A FEW WORDS IN ENGLISH
THE GOOD THE BAD
♥ Some spoofs are fun (The Shining, Paranormal Activity)
♥ Debbie Rochon and Vernon Wells
♥ Jin N Tonic topless, always a plus
⊗ Some jokes are bad
⊗ Looks like a movie between friends
⊗ The sets are so poor
Caesar & Otto’s Paranormal Halloween is a parody of many cult films, and has a lot of nice actors for small parts, has some blood, some nudity and some good jokes, but it looks like a cheap little film between friends.

2 réflexions sur « CAESAR & OTTO’S PARANORMAL HALLOWEEN de Dave Campfield (2015) »

  1. Salut Rick ! Je t’avoue que je ne connaissais absolument pas l’existence de cette saga ni de ce duo Caesar et Otto avant de te lire. Merci pour la découverte improbable !

    Ça a l’air d’être la quintessence du petit film fauché entre potes qui tente de masquer ses murs blancs et son manque de budget par un amour sincère du genre. Tu as bien fait de souligner l’importance du casting : revoir des figures cultes des vidéo-clubs comme Vernon Wells, Felissa Rose ou Debbie Rochon s’amuser à parodier les classiques de l’horreur donne presque envie de s’y risquer par curiosité. La vanne sur les jumelles de Shining ou la parodie des found footage ont d’ailleurs particulièrement piqué mon intérêt !

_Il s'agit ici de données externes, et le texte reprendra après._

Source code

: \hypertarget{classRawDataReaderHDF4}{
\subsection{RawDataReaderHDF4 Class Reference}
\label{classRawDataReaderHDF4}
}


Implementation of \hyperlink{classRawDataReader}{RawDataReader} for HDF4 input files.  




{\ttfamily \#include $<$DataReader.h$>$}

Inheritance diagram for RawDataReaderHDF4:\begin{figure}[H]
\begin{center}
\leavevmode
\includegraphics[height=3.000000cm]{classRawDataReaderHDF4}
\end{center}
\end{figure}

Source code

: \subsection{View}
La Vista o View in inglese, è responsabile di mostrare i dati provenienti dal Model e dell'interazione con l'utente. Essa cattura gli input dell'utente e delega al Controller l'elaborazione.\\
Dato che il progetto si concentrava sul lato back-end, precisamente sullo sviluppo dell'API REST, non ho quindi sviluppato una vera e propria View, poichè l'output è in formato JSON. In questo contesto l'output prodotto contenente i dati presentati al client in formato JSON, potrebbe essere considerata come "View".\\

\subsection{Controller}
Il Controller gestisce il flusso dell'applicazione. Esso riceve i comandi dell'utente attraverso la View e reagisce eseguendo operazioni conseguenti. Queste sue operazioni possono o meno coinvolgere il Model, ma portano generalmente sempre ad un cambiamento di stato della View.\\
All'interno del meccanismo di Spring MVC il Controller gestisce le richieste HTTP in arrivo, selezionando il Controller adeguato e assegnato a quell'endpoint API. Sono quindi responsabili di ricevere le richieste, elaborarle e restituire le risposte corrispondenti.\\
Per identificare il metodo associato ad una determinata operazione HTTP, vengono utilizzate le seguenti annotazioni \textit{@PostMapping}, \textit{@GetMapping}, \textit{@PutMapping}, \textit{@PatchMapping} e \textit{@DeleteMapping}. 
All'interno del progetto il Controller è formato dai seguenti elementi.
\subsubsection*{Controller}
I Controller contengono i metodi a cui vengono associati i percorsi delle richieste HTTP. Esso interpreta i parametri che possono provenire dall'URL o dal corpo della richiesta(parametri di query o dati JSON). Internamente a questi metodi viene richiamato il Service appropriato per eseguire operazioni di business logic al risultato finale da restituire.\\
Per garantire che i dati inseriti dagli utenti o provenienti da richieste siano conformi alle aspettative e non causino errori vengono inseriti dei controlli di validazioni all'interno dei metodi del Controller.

    C’est typiquement le genre de métrage qui ne vole pas haut mais qui, avec le bon état d’esprit, permet de passer un moment potache et de ne pas regretter le visionnage. À très vite sur ton blog !

    1. Salut Olivier. Je t’avouerais que je suis tombé sur ce film et me suis lancé juste car je suis en contact avec une des actrices jouant dedans, c’était plus une curiosité, une envie d’en voir plus à ce niveau qu’autre chose.
      Car pour un cinéphile « normal », rien que la qualité de la photographie et du reste, ça fera bien trop fauché et il n’ira même pas au bout du métrage. En forçant oui, il y a quelques moments bien vus, quelques scènes amusantes qui font passer la pilule, mais ce n’est clairement pas pour le grand public habitué aux productions plus friquées de chez Blumhouse ou New Line pour rester dans l’horreur.
      Après comme je l’ai souvent dit, le souci des productions fauchées d’aujourd’hui, c’est que le tournage numérique, qui réduit les coûts, facilite tout, jusqu’au montage, c’est bien mais l’aspect visuel est clairement hyper brut de décoffrage, alors qu’à l’époque des films fauchées des années 80/90, comme tu n’avais que la pellicule, tu mettais malgré tout le peu d’argent que tu avais dans ton directeur de la photo et avait un rendu attractif.